Dad’s Journal Notebooks Keep Sucking Me In
A Man Who Shared His Thoughts and Told People What He Thought of Them
Notebooks of my father. I have a bag of notebooks, journals by my father Nathaniel Hartshorne, that I’ve pored over and I hope to write about.
This bag of notebooks, the collected journals of my father Nathaniel Hartshorne, means so much to me. Again and again, I dip into the bag and take one out and begin reading my dad’s perfect cursive handwriting. Even when he got to the bottom of the page, he never wrote in anything but perfect penmanship.
I have read all of them, more than once, and now I have begun sharing them with my dear cousin, Stephen Hartshorne. Steve shares my love for Nat, he was always a big fan and always appreciated what I have always loved about my dad….his kindness, interest in others, and his ongoing creative process.

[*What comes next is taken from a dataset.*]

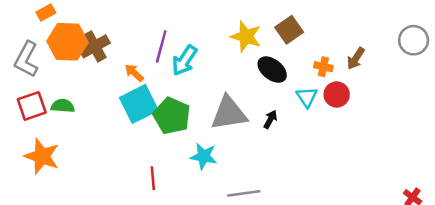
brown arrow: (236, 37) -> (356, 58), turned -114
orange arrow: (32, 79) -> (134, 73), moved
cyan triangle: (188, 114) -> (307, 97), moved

The notebooks alternate between chronicling his life with the family over the years, to his relationships with his many penpals, old friends that mom and dad never forgot–neighbors from Brooklyn Heights in the 1950s, people with whom my parents never lost touch with, decades on. Dad liked to correspond with other writers, and often shared his short stories, novels and plays with a host of characters.
The other parts of the notebooks are plots, ideas for new stories, and anguish over bad receptions he got, or where to go next with stories. As a boy growing up, it was a fact that every night after dinner, he’d retire to his study, turn on some jazz, and get to work on his fiction. I had my homework, and for the decades of my youth, he did too.
Now I have to figure out how to best honor him, and decide what people would be the most interested in. I am thinking of trying to c0-write a book with my cousin, somehow using the journals as a guide. It would be the story of a man who shared his personal views in notebooks and was one of the world’s best letter writers. It would be an inspiring story about a life well-lived, and about how to successfully stay married to your sweetheart for more than 64 years.
I hope that our words will do him justice and that we find an audience for it.